The 'defense' strategy outlined in PNAC is founded on the post cold-war assumption that as the single remaining super-power the U.S. must do whatever is militarily necessary to prevent other, 'lesser' powers from obtaining nuclear capabilities.

This position, which the U.S. now presumably finds itself in as a result of the fall of the Soviet Union, is a unique position according to PNAC - one that demands a unique defense strategy. But is it really so unique? Is it not like the position the U.S. was in over 50 years ago, at the end of World War II?
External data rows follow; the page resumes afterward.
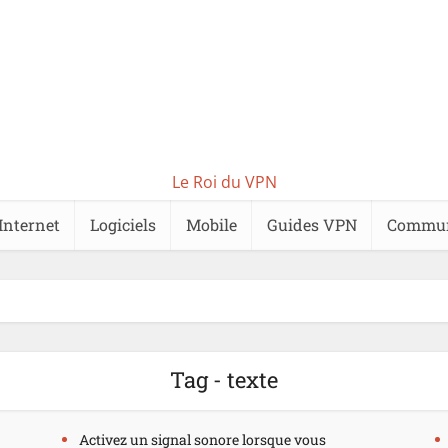
Le Roi du VPN
Internet
Logiciels
Mobile
Guides VPN
Commu
Tag - texte
Activez un signal sonore lorsque vous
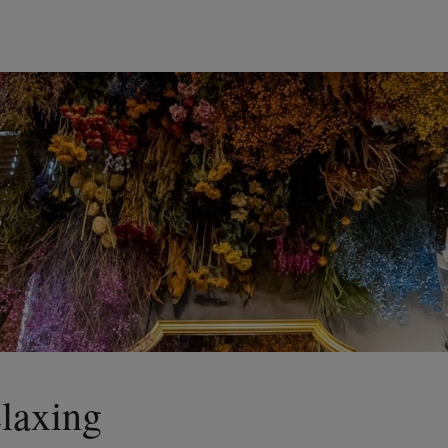
laxing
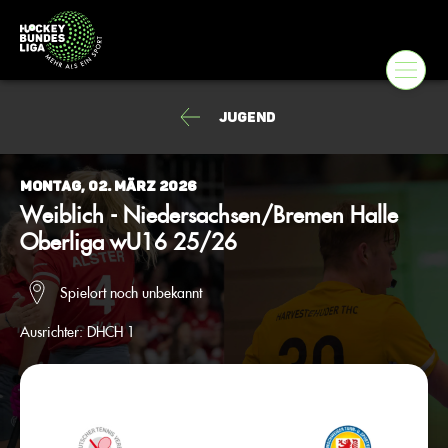
Jugend
Montag, 02. März 2026
Weiblich - Niedersachsen/Bremen Halle
Oberliga wU16 25/26
Spielort noch unbekannt
Ausrichter:
DHCH 1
At that time, the U.S. had emerged from the war as the dominant international power. It alone had nuclear capabilities, which it utilized in the war (the 20 kiloton Little Boy uranium bomb dropped on Hiroshima on August 8, 1945, killing 80,000, and the 22 kiloton Fat Man plutonium bomb that killed 70,000 on August 9th.) The cold-war with the Soviet Union, which eventually turned into a nuclear stand-off, had not yet begun. For Russia's first succesful test of an A-bomb would not happen until July 14, 1949. [8].

On the fiscal irresponsibility of Hoover and George W. Bush:

  • "[George Bush has presided over] a two-year binge of tax cuts [and] a rocketing federal deficit and job losses that recall the Herbert Hoover era..." [9]
  • "[George W. Bush's] tenure is shaping up to be a combination of a couple of quagmires: Lyndon Jonson 1968 and Herbert Hoover 1932." [10]
  • "Mr. Bush was the most fiscally irresponsible president since Herbert Hoover."[11]
  • "With more than two million jobs having disappeared since Mr. Bush took office in January 2001, he finds himself in danger of becoming the first president since Hoover to oversee a decline in the country's employment."[12]